= Keith Brion =

American conductor (born 1933)

Keith Brion (born July 9, 1933) is an American classical conductor and band leader.

== Biography and career ==
Keith Brion was born in Pennsylvania and is the son and only child of Kenneth (1901-1965) and Margaret (1903-1974) Brion. Brion studied music education at West Chester State University and piccolo with John C. Krell, then taught in New Jersey schools while studying for a Master's Degree in Music Education at Rutgers University. He played piccolo with the New Jersey Symphony, and founded the North Jersey Wind Symphony, of which he was music director. He was later a band educator and music supervisor in the New Jersey public schools, and Director of Bands of Yale University, where he led the Yale Band in performances at venues such as the Kennedy Center and Carnegie Hall.

In 1979, Brion founded the New Sousa Band, of which he is the music director and conductor. This band is dedicated to playing the music of John Philip Sousa and recreating the performance style of Sousa's original band; Brion also appears in the persona of Sousa, dressed as Sousa did. Brion has performed with a number of orchestras and bands, including the Stockholm Symphonic Wind Orchestra, New York City's Goldman Band, The California Wind Orchestra, and the Allentown Band. He has also performed with military bands, such as the United States Marine Band, United States Army Field Band, United States Army Band, United States Coast Guard Band and the U.S. Army Band of Europe in Heidelberg, Germany. Brion has also presented "Sousa revival concerts" with leading American orchestras, such as the Boston Pops Orchestra, the Philadelphia Orchestra and the St. Louis Symphony, Dallas Symphony Orchestra, Milwaukee Symphony Orchestra.

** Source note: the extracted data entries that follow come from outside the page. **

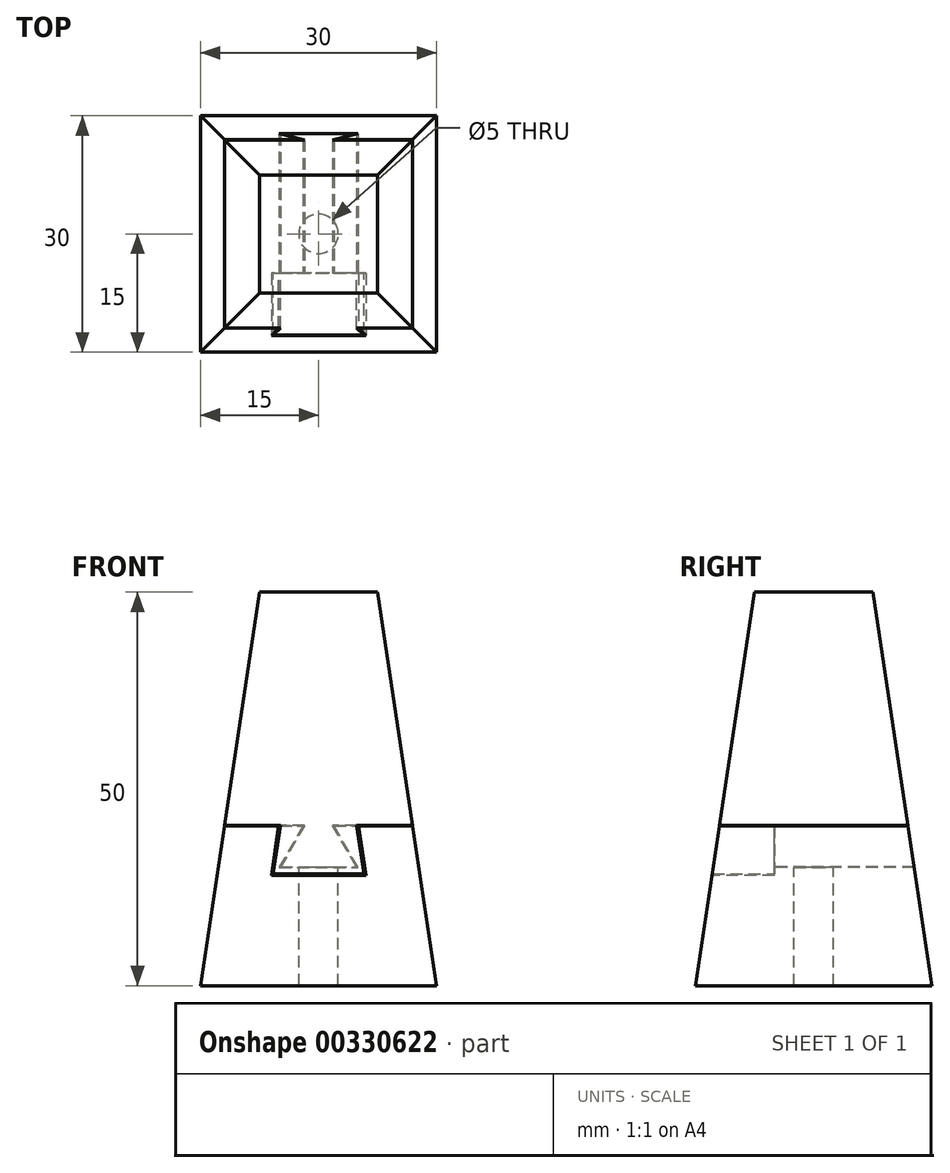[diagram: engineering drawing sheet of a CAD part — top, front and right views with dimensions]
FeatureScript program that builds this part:
annotation { "Feature Type Name" : "Feature", "Feature Type Description" : "" }
export const myFeature = defineFeature(function(context is Context, id is Id, definition is map)
    precondition{}
    {
        {
            var Q0;
            Q0=qCreatedBy(makeId("Top.planeOp"),FACE);
            var sketch = newSketch(context, id + "F0", { "sketchPlane" : qUnion([Q0])});
            skLineSegment(sketch, "E0.bottom", {"start": v(15, 15) * mm, "end": v(-15, 15) * mm});
            skLineSegment(sketch, "E0.top", {"start": v(15, -15) * mm, "end": v(-15, -15) * mm});
            skLineSegment(sketch, "E0.left", {"start": v(15, 15) * mm, "end": v(15, -15) * mm});
            skLineSegment(sketch, "E0.right", {"start": v(-15, 15) * mm, "end": v(-15, -15) * mm});
            skPoint(sketch, "E0.middle", {"position": v(0, 0) * mm});
            skSolve(sketch);
        }
        {
            var Q0;
            Q0=qCreatedBy(makeId("Top.planeOp"),FACE);
            cPlane(context, id + "F1", {"entities" : qUnion([Q0]), "cplaneType" : CPlaneType.OFFSET, "offset" : 50 * mm, "width" : 150 * mm, "height" : 150 * mm});
        }
        {
            var Q0;
            Q0=qCreatedBy(id+"F1.planeOp",FACE);
            var sketch = newSketch(context, id + "F2", { "sketchPlane" : qUnion([Q0])});
            skLineSegment(sketch, "E1.bottom", {"start": v(7.5, 7.5) * mm, "end": v(-7.5, 7.5) * mm});
            skLineSegment(sketch, "E1.top", {"start": v(7.5, -7.5) * mm, "end": v(-7.5, -7.5) * mm});
            skLineSegment(sketch, "E1.left", {"start": v(7.5, 7.5) * mm, "end": v(7.5, -7.5) * mm});
            skLineSegment(sketch, "E1.right", {"start": v(-7.5, 7.5) * mm, "end": v(-7.5, -7.5) * mm});
            skPoint(sketch, "E1.middle", {"position": v(0, 0) * mm});
            skSolve(sketch);
        }
        {
            var Q0;
            Q0=makeQuery(id+"F0.imprint","IMPRINT",FACE,{"disambiguationData":[TD([[makeQuery(id+"F0.imprint","IMPRINT",EDGE,{"derivedFrom":sQuery(id+"F0.wireOp",EDGE,"E0.bottom")}),1.0]])]});
            var Q1;
            Q1=makeQuery(id+"F2.imprint","IMPRINT",FACE,{"disambiguationData":[TD([[makeQuery(id+"F2.imprint","IMPRINT",EDGE,{"derivedFrom":sQuery(id+"F2.wireOp",EDGE,"E1.bottom")}),1.0]])]});
            loft(context, id + "F3", {"sheetProfilesArray" : [{ "sheetProfileEntities" : qUnion([Q0]) }, { "sheetProfileEntities" : qUnion([Q1]) }]});
        }
        {
            var Q0;
            Q0=qCreatedBy(makeId("Front.planeOp"),FACE);
            var sketch = newSketch(context, id + "F4", { "sketchPlane" : qUnion([Q0])});
            skLineSegment(sketch, "E2.0.0", {"start": v(-15, 0) * mm, "end": v(-7.5, 50) * mm, "construction": true});
            skLineSegment(sketch, "E2.0.1", {"start": v(-7.5, 50) * mm, "end": v(7.5, 50) * mm, "construction": true});
            skLineSegment(sketch, "E2.0.2", {"start": v(7.5, 50) * mm, "end": v(15, 0) * mm, "construction": true});
            skLineSegment(sketch, "E2.0.3", {"start": v(15, 0) * mm, "end": v(-15, 0) * mm, "construction": true});
            skLineSegment(sketch, "E3", {"start": v(11.96, 20.27) * mm, "end": v(1.96, 20.27) * mm});
            skLineSegment(sketch, "E4", {"start": v(1.96, 20.27) * mm, "end": v(5, 15) * mm});
            skLineSegment(sketch, "E5", {"start": v(5, 15) * mm, "end": v(-5, 15) * mm});
            skLineSegment(sketch, "E6", {"start": v(-5, 15) * mm, "end": v(-1.96, 20.27) * mm});
            skLineSegment(sketch, "E7", {"start": v(-1.96, 20.27) * mm, "end": v(-11.96, 20.27) * mm});
            skLineSegment(sketch, "E8.0", {"start": v(-1.79, 20.37) * mm, "end": v(-11.96, 20.37) * mm});
            skLineSegment(sketch, "E8.1", {"start": v(11.96, 20.37) * mm, "end": v(1.79, 20.37) * mm});
            skLineSegment(sketch, "E8.2", {"start": v(1.79, 20.37) * mm, "end": v(4.83, 15.1) * mm});
            skLineSegment(sketch, "E8.3", {"start": v(4.83, 15.1) * mm, "end": v(-4.83, 15.1) * mm});
            skLineSegment(sketch, "E8.4", {"start": v(-4.83, 15.1) * mm, "end": v(-1.79, 20.37) * mm});
            skLineSegment(sketch, "E9", {"start": v(11.96, 20.37) * mm, "end": v(11.96, 20.27) * mm});
            skLineSegment(sketch, "E10", {"start": v(-11.96, 20.37) * mm, "end": v(-11.96, 20.27) * mm});
            skSolve(sketch);
        }
        {
            var Q0;
            Q0 = qSketchRegion(id + "F4", true);
            extrude(context, id + "F5", {"entities" : qUnion([Q0]), "operationType" : NewBodyOperationType.REMOVE, "endBound" : BoundingType.THROUGH_ALL, "oppositeDirection" : true, "depth" : 25 * mm, "hasSecondDirection" : true, "secondDirectionBound" : SecondDirectionBoundingType.THROUGH_ALL, "secondDirectionOppositeDirection" : false, "secondDirectionDepth" : 25 * mm});
        }
        {
            var Q0;
            Q0=qCreatedBy(makeId("Front.planeOp"),FACE);
            cPlane(context, id + "F6", {"entities" : qUnion([Q0]), "cplaneType" : CPlaneType.OFFSET, "offset" : 15 * mm, "width" : 150 * mm, "height" : 150 * mm});
        }
        {
            var Q0;
            Q0=qCreatedBy(id+"F6.planeOp",FACE);
            var sketch = newSketch(context, id + "F7", { "sketchPlane" : qUnion([Q0])});
            skLineSegment(sketch, "E11.0", {"start": v(11.95, 20.37) * mm, "end": v(1.79, 20.37) * mm, "construction": true});
            skLineSegment(sketch, "E12.0", {"start": v(-1.79, 20.37) * mm, "end": v(-11.95, 20.37) * mm, "construction": true});
            skLineSegment(sketch, "E13.0.1", {"start": v(-4.83, 15.1) * mm, "end": v(-1.79, 20.37) * mm, "construction": true});
            skLineSegment(sketch, "E13.0.2", {"start": v(4.83, 15.1) * mm, "end": v(-4.83, 15.1) * mm, "construction": true});
            skLineSegment(sketch, "E13.0.3", {"start": v(1.79, 20.37) * mm, "end": v(4.83, 15.1) * mm, "construction": true});
            skLineSegment(sketch, "E13.0.5", {"start": v(11.95, 20.37) * mm, "end": v(7.5, 50) * mm, "construction": true});
            skLineSegment(sketch, "E13.0.6", {"start": v(-7.5, 50) * mm, "end": v(7.5, 50) * mm, "construction": true});
            skLineSegment(sketch, "E13.0.7", {"start": v(-7.5, 50) * mm, "end": v(-11.95, 20.37) * mm, "construction": true});
            skLineSegment(sketch, "E14.0.0", {"start": v(-5, 15) * mm, "end": v(-1.96, 20.27) * mm, "construction": true});
            skLineSegment(sketch, "E14.0.1", {"start": v(-1.96, 20.27) * mm, "end": v(-11.96, 20.27) * mm, "construction": true});
            skLineSegment(sketch, "E14.0.2", {"start": v(-11.96, 20.27) * mm, "end": v(-15, 0) * mm, "construction": true});
            skLineSegment(sketch, "E14.0.3", {"start": v(-15, 0) * mm, "end": v(15, 0) * mm, "construction": true});
            skLineSegment(sketch, "E14.0.4", {"start": v(15, 0) * mm, "end": v(11.96, 20.27) * mm, "construction": true});
            skLineSegment(sketch, "E14.0.5", {"start": v(11.96, 20.27) * mm, "end": v(1.96, 20.27) * mm, "construction": true});
            skLineSegment(sketch, "E14.0.6", {"start": v(1.96, 20.27) * mm, "end": v(5, 15) * mm, "construction": true});
            skLineSegment(sketch, "E14.0.7", {"start": v(5, 15) * mm, "end": v(-5, 15) * mm, "construction": true});
            skLineSegment(sketch, "E15", {"start": v(-5.05, 20.37) * mm, "end": v(5.05, 20.37) * mm});
            skLineSegment(sketch, "E16", {"start": v(5.05, 20.37) * mm, "end": v(6, 14) * mm});
            skLineSegment(sketch, "E17", {"start": v(6, 14) * mm, "end": v(-6, 14) * mm});
            skLineSegment(sketch, "E18", {"start": v(-6, 14) * mm, "end": v(-5.05, 20.37) * mm});
            skSolve(sketch);
        }
        {
            var Q0;
            Q0 = qSketchRegion(id + "F7", true);
            extrude(context, id + "F8", {"entities" : qUnion([Q0]), "operationType" : NewBodyOperationType.REMOVE, "oppositeDirection" : true, "depth" : 10 * mm});
        }
        {
            var Q0;
            {var subQ0=sQuery(id+"F7.wireOp",EDGE,"E15");Q0=makeQuery(id+"F8.boolean.opBoolean","COPY",FACE,{"disambiguationData":[TD([makeQuery(id+"F5.boolean.opBoolean","COPY",FACE,{"derivedFrom":makeQuery(id+"F5.opExtrude","SWEPT_FACE",FACE,{"disambiguationData":[OSD([sQuery(id+"F4.wireOp",EDGE,"E8.0")])]})})])],"derivedFrom":makeQuery(id+"F8.opExtrude","CAP_FACE",FACE,{"disambiguationData":[OSD([subQ0,sQuery(id+"F7.wireOp",EDGE,"E16"),sQuery(id+"F7.wireOp",EDGE,"E17"),sQuery(id+"F7.wireOp",EDGE,"E18")])],"isStart":false})});}
            var sketch = newSketch(context, id + "F9", { "sketchPlane" : qUnion([Q0])});
            skLineSegment(sketch, "E19.0", {"start": v(-5.77, 14.2) * mm, "end": v(-4.86, 20.24) * mm});
            skLineSegment(sketch, "E19.1", {"start": v(5.77, 14.2) * mm, "end": v(-5.77, 14.2) * mm});
            skLineSegment(sketch, "E19.2", {"start": v(4.86, 20.24) * mm, "end": v(5.77, 14.2) * mm});
            skLineSegment(sketch, "E20.0.0", {"start": v(11.95, 20.37) * mm, "end": v(-11.95, 20.37) * mm, "construction": true});
            skLineSegment(sketch, "E20.0.1", {"start": v(11.95, 20.37) * mm, "end": v(7.5, 50) * mm, "construction": true});
            skLineSegment(sketch, "E20.0.2", {"start": v(-7.5, 50) * mm, "end": v(7.5, 50) * mm, "construction": true});
            skLineSegment(sketch, "E20.0.3", {"start": v(-7.5, 50) * mm, "end": v(-11.95, 20.37) * mm, "construction": true});
            skLineSegment(sketch, "E21", {"start": v(-4.86, 20.24) * mm, "end": v(-4.84, 20.37) * mm});
            skLineSegment(sketch, "E22", {"start": v(4.86, 20.24) * mm, "end": v(4.84, 20.37) * mm});
            skLineSegment(sketch, "E23", {"start": v(4.84, 20.37) * mm, "end": v(-4.84, 20.37) * mm});
            skSolve(sketch);
        }
        {
            var Q0;
            Q0 = qSketchRegion(id + "F9", true);
            var Q1;
            {var subQ1=sQuery(id+"F2.wireOp",EDGE,"E1.top");var subQ2=sQuery(id+"F2.wireOp",EDGE,"E1.left");var subQ3=sQuery(id+"F2.wireOp",EDGE,"E1.right");var subQ4=sQuery(id+"F0.wireOp",EDGE,"E0.right");var subQ5=sQuery(id+"F0.wireOp",EDGE,"E0.top");var subQ7=sQuery(id+"F0.wireOp",EDGE,"E0.left");Q1=makeQuery(id+"F5.boolean.opBoolean","SPLIT",FACE,{"disambiguationData":[TD([makeQuery(id+"F5.opExtrude","SWEPT_FACE",FACE,{"disambiguationData":[OSD([sQuery(id+"F4.wireOp",EDGE,"E8.0")])]})])],"derivedFrom":makeQuery(id+"F3.opLoft","SWEPT_FACE",FACE,{"disambiguationData":[OSD([subQ5,subQ7,subQ4,subQ1,subQ2,subQ3])]})});}
            extrude(context, id + "F10", {"entities" : qUnion([Q0]), "operationType" : NewBodyOperationType.ADD, "endBound" : BoundingType.UP_TO_SURFACE, "endBoundEntityFace" : qUnion([Q1]), "depth" : 25 * mm});
        }
        {
            var Q0;
            Q0=makeQuery(id+"F5.boolean.opBoolean","COPY",FACE,{"derivedFrom":makeQuery(id+"F5.opExtrude","SWEPT_FACE",FACE,{"disambiguationData":[OSD([sQuery(id+"F4.wireOp",EDGE,"E5")])]})});
            var sketch = newSketch(context, id + "F11", { "sketchPlane" : qUnion([Q0])});
            skCircle(sketch, "E24", {"center": v(0, 0) * mm, "radius": 2.5 * mm});
            skSolve(sketch);
        }
        {
            var Q0;
            Q0 = qSketchRegion(id + "F11", true);
            extrude(context, id + "F12", {"entities" : qUnion([Q0]), "operationType" : NewBodyOperationType.REMOVE, "endBound" : BoundingType.THROUGH_ALL, "oppositeDirection" : true, "depth" : 25 * mm});
        }
    });
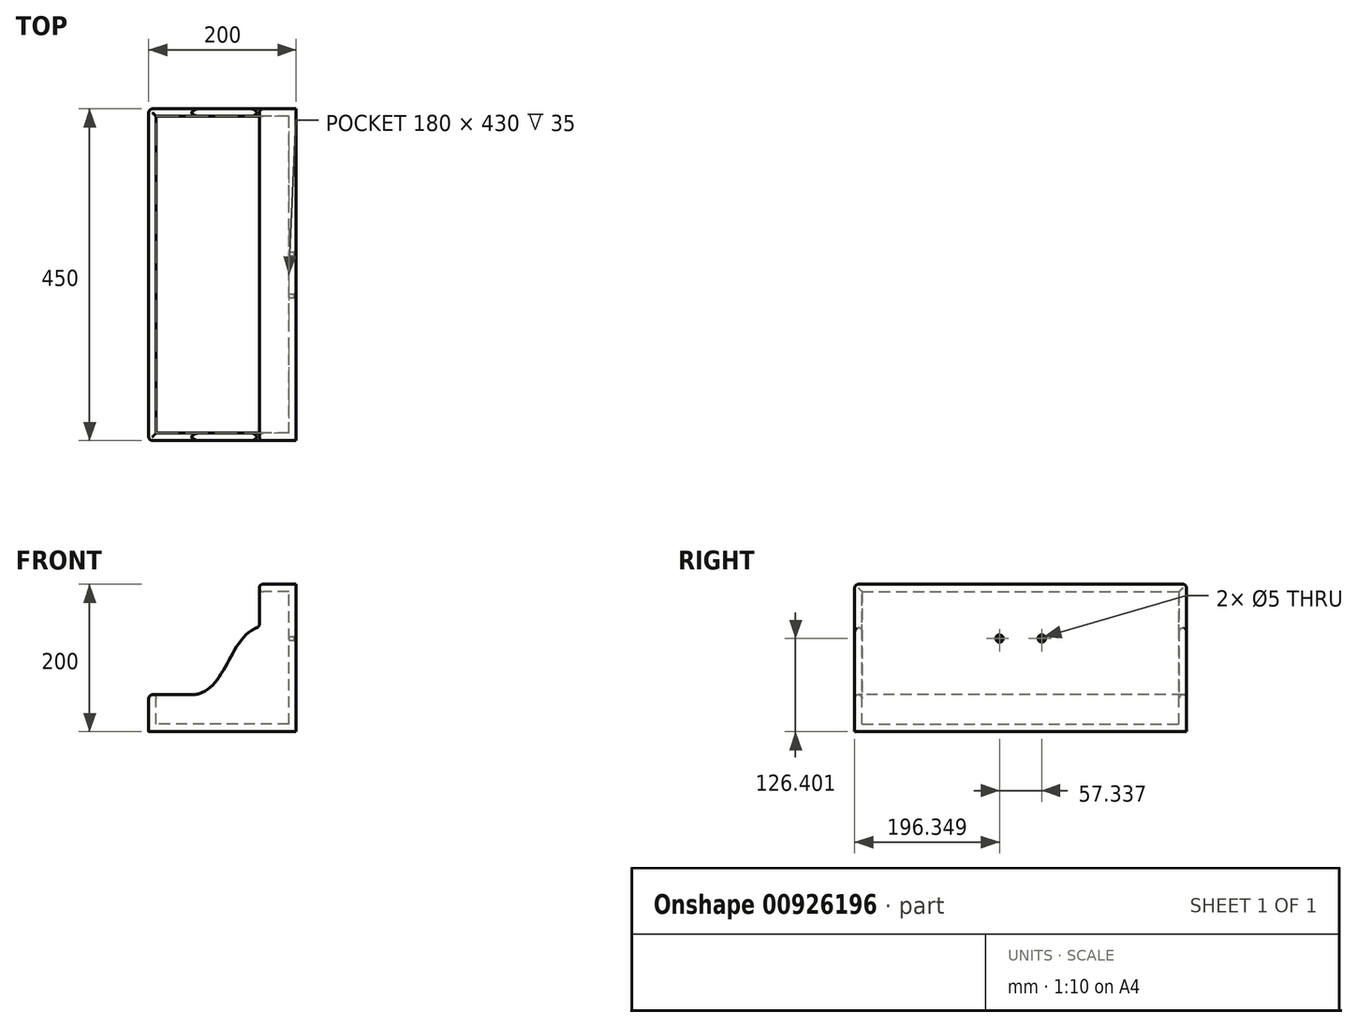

== Publications and recordings ==
Brion has published many editions of band music, by composers such as Charles Ives, Percy Grainger, John Philip Sousa and others. He is currently recording the complete music of Sousa for Naxos Records with London's Royal Artillery Band. This series is projected to cover 23 volumes. He has also recorded music of Sousa on the Delos label.
Additionally, Brion has recorded the music of Alan Hovhaness, including one LP (1971) on the Mace label, one CD (1994) for Delos and three CDs (2005, 2010, 2018) for Naxos, the latter comprising a three-disc survey comprising most of Hovhaness's music for band and chamber works featuring wind instruments.

==Personal life==

Brion married Larue Elder on September 6, 1955. They subsequently had three children, Randall (conductor/arranger), Laurie (violinist), and Jon Brion (multi-instrumentalist, producer, composer).

==Legal Issues==

In 1979, Brion was named in a federal lawsuit against Yale University, Alexander v. Yale regarding sexual misconduct with students by faculty and staff at Yale. The portion of the lawsuit pertaining to Brion was eventually dismissed by the court because the student graduated and no longer attended Yale and this “mooted...claims for grievance procedures.” Brion was never charged or convicted of any criminal wrongdoing, nor is there any record of any civil judgements or settlements regarding this case on Brion's behalf.